Prolog – Zwischen Dock und Stern
Manchmal frage ich mich, ob ich mich jemals irgendwo angekommen fühle.
Nicht, weil mir etwas fehlt. Eher, weil ich nie gelernt habe, zu bleiben.
Orte waren immer Übergänge. Menschen auch.
Ich erinnere mich nicht an meine erste Station – nicht an die Namen, nicht an die Gerüche.
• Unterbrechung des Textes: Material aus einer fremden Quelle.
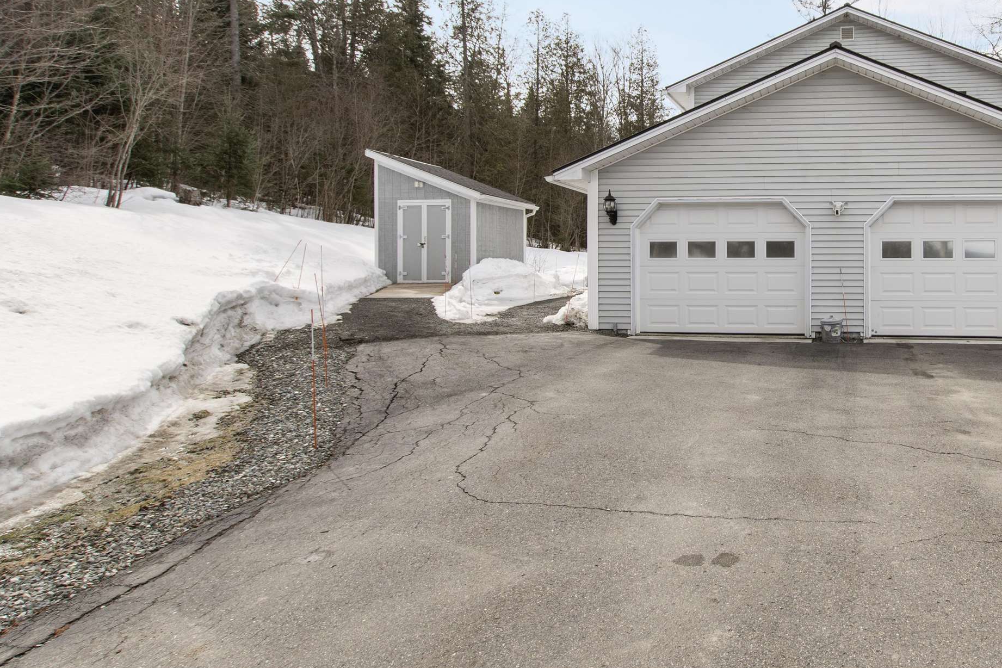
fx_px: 696
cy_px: 256
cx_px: 762
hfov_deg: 66.6
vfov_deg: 50.8
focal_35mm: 25
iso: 100
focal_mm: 10
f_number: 8
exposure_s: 1/160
Nur an das Flackern eines defekten Deckenlichts und eine Stimme, die sagte:
„Bleib einfach sitzen. Sie kommen gleich.“
Wer auch immer „sie“ waren, sie kamen nie.
Und das war das erste Mal, dass ich lernte:
Du bist auf dich allein gestellt.
Heute erkenne ich jedes Schiff im Hangar an seinem Triebwerkssummen.
Ich weiß, welche Station ihre Datenpuffer nicht regelmäßig leert
und welcher Hafen bei 4 % Schildstärke noch gnädig ist.
Ich bin verdammt gut in dem, was ich tue.
Aber ich rede nicht darüber.
Ich mag keine Fragen.
Vor allem nicht die, auf die ich keine Antwort habe.
Was ich mag:
Kaffee – stark, schwarz, ohne Diskussion.
Funkstille nach einem Kampf.
Glatte, kalte Metallböden unter nackten Füßen.
Dinge, die funktionieren, ohne viel Aufhebens.
Ein sauber geordneter Frachtraum.
Die Geräusche, wenn sich ein Stationsdock langsam schließt –
wie ein Versprechen.
Frauen mit einer klaren Stimme.
Was ich nicht mag:
Smalltalk.
Versprechungen, die wie Verträge klingen.
Wenn jemand glaubt, meine Zeit gehöre ihm.
Blickkontakt, der zu lange dauert.
Männer, die sich für unausweichlich halten.
Schlafplätze mit Vorhängen.
Hinterhältige Fragen in freundlichem Ton.
Ich hasse es, wenn jemand meine Sachen anfasst.
Und ich kann es nicht ausstehen, wenn jemand denkt,
er weiß, wer ich bin.
Ich schlafe schlecht, esse unregelmäßig,
vergesse Namen – aber nie Frequenzen.
Manchmal finde ich in Jackentaschen Bonbons,
die nicht mir gehören.
Oder kleine Notizen in fremder Handschrift.
Manche Erinnerungen kleben an Dingen, nicht an Bildern.
Ein roter Haargummi.
Ein Stempel auf der Hand, der nie ganz abging.
Ein leiser Satz: „Wenn du lieb bist, darfst du bleiben.“
Ich war selten lieb.
Aber ich bin geblieben.
Ich trage keine Fotos bei mir.
Keine Souvenirs.
Nur ein silbernes Fragment an einer Kette –
kein Ursprung, kein Zweck.
Vielleicht will ich’s auch nicht wissen.
Einmal hat jemand gesagt, ich wirke kalt.
Vielleicht stimmt das.
Vielleicht ist das einfach nur effizient.
Denn wer sich keine Schutzschilde zulegt,
wird im Vakuum zerrissen.
Und das hier draußen ist nichts anderes
als eine große, schwarze Prüfung.
Jeden Tag.
Und trotzdem …
… manchmal, wenn der Bordcomputer runterfährt
und es wirklich still wird, frage ich mich:
Wie wäre es, nicht zu fliehen?
Sondern einfach … zu bleiben?
Wir kennen Geraldine nicht. Noch nicht.
Aber wir können ihr folgen.
Und vielleicht lernen wir sie irgendwann wirklich kennen.